Direktur Ditreskrimsus Kombes pol Ade Kuncoro memperlihatkan barang bukti perusahaan sawit PT MM sebagai tersangka kasus perambahan kawasan Taman Nasional (TN) Tesso Nilo. (Dokumentasi/ Metro TV)
Polda Riau Tetapkan PT MM Tersangka Perambahan TN Tesso Nilo
Fitra Asrirama • 18 May 2026 21:40
Pekanbaru: Kepolisian Daerah (Polda) Riau menetapkan sebuah perusahaan perkebunan kelapa sawit, PT MM, sebagai tersangka dalam kasus perambahan kawasan Taman Nasional (TN) Tesso Nilo, Kabupaten Pelalawan. Polisi juga menemukan dugaan perusakan daerah aliran Sungai Nilo di Desa Air Hitam, Kecamatan Ukui.

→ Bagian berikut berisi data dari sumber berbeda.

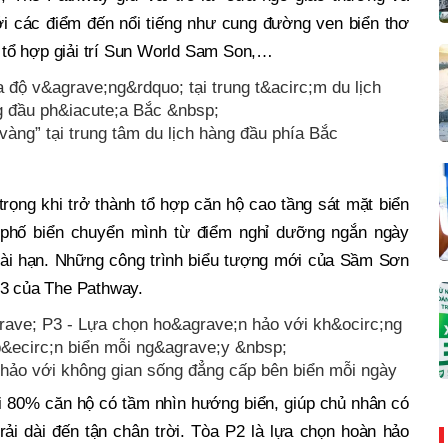
i các điểm đến nổi tiếng như cung đường ven biển thơ
tổ hợp giải trí Sun World Sam Son,…
vàng” tại trung tâm du lịch hàng đầu phía Bắc
ọng khi trở thành tổ hợp căn hộ cao tầng sát mặt biển
 phố biển chuyển mình từ điểm nghỉ dưỡng ngắn ngày
dài hạn. Những công trình biểu tượng mới của Sầm Sơn
P3 của The Pathway.
n hảo với không gian sống đẳng cấp bên biển mỗi ngày
ới 80% căn hộ có tầm nhìn hướng biển, giúp chủ nhân có
ải dài đến tận chân trời. Tòa P2 là lựa chọn hoàn hảo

Direktorat Reserse Kriminal Khusus (Ditreskrimsus) Polda Riau Kombes Ade Kuncoro Ridwan mengungkapkan perkebunan kelapa sawit milik PT MM seluas sekitar 29 ribu hektare berada di dalam kawasan Taman Nasional Tesso Nilo. Aktivitas perusahaan tersebut diduga turut merusak lingkungan di sekitar aliran Sungai Nilo.
“Perkara bermula dari laporan yang diterima penyidik pada 2 Desember 2025 dari Asosiasi Penyelamat Lingkungan dan Hutan Indonesia (APLHI) Provinsi Riau," katanya di Pekanbaru, Senin, 18 Mei 2026.

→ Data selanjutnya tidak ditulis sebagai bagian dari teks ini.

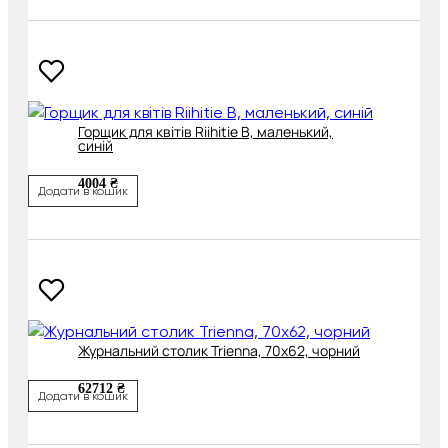
Горщик для квітів Riihitie B, маленький,
синій
4004 ₴
Додати в кошик
Журнальний столик Trienna, 70х62, чорний
62712 ₴
Додати в кошик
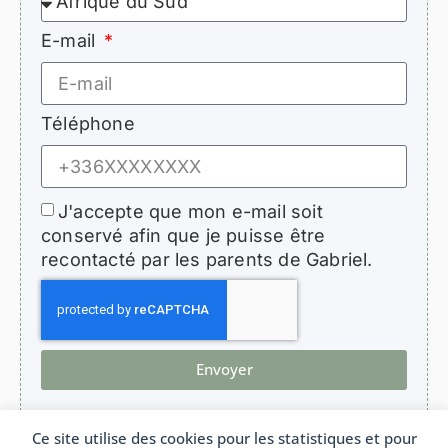
E-mail
Téléphone
J'accepte que mon e-mail soit
conservé afin que je puisse être
recontacté par les parents de Gabriel.
Envoyer
Ce site utilise des cookies pour les statistiques et pour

Ade mengatakan pihaknya telah memeriksa 13 orang saksi terkait kasus perambahan kawasan hutan tersebut. Dari hasil pemeriksaan, penyidik menemukan adanya aktivitas perkebunan kelapa sawit di area yang berdasarkan titik koordinat berada dalam kawasan hutan dan diduga tumpang tindih dengan hak guna usaha (HGU) perusahaan.
"PT MM diduga melakukan aktivitas perkebunan kelapa sawit di lahan yang tumpang tindih dengan kawasan hutan, dengan luas HGU sekitar 29 ribu hektare," ungkap Ade.

Direktorat Reserse Kriminal Khusus (Ditreskrimsus) Polda Riau Kombes Ade Kuncoro Ridwan. (Dokumentasi/ Metro TV)
Dalam perkara ini, penyidik telah menyita sedikitnya 30 dokumen penting, di antaranya dokumen legalitas perusahaan, Analisa Dampak Lingkungan, rencana kerja tahunan, akta perusahaan, hingga 17 hasil uji laboratorium kerusakan tanah.
Atas perbuatannya, PT MM dijerat Pasal 98 ayat 1 juncto Pasal 99 ayat 1 juncto Pasal 116 Undang-Undang Nomor 32 Tahun 2009 tentang Perlindungan dan Pengelolaan Lingkungan Hidup sebagaimana diubah dalam Undang-Undang Nomor 6 Tahun 2023 tentang Cipta Kerja.
Korporasi tersebut terancam pidana penjara maksimal 10 tahun dan denda hingga Rp10 miliar.